::: Provided material

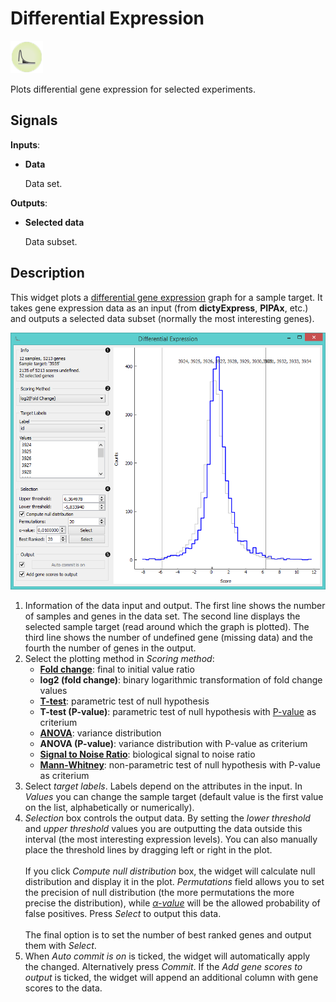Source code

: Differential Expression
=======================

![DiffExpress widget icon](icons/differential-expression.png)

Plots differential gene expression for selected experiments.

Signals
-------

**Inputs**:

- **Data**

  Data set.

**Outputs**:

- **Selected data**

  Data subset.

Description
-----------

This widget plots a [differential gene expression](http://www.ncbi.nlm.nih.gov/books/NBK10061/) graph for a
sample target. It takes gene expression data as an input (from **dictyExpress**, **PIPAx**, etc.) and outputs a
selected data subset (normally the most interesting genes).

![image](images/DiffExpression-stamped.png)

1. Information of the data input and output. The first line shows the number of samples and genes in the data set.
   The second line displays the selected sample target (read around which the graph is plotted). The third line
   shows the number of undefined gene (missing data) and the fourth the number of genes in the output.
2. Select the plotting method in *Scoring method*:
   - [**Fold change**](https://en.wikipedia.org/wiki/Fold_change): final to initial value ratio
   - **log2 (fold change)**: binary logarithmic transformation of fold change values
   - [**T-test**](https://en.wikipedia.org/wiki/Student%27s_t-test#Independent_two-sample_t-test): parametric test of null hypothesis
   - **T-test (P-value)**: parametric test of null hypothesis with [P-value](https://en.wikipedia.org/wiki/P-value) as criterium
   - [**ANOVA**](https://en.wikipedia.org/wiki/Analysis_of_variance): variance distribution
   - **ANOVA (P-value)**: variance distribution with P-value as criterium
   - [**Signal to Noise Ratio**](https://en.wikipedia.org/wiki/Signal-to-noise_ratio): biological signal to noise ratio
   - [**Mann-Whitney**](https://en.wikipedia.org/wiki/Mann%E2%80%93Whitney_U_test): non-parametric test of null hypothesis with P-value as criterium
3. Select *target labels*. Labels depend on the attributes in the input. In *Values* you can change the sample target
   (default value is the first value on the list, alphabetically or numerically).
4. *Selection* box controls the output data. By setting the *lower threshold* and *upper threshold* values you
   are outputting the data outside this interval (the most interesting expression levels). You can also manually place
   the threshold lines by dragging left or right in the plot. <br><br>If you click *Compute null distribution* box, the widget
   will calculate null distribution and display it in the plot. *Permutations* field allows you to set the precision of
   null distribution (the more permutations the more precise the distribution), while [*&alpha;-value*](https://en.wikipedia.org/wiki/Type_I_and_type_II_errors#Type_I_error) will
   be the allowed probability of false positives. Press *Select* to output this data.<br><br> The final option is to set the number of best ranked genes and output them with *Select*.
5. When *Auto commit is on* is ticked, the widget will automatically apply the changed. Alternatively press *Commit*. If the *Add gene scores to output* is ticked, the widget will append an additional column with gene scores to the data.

::::::

Problem details: Among the records, find all lines that include the string "variance" and return them.

Solution for this exercise:
   - [**ANOVA**](https://en.wikipedia.org/wiki/Analysis_of_variance): variance distribution
   - **ANOVA (P-value)**: variance distribution with P-value as criterium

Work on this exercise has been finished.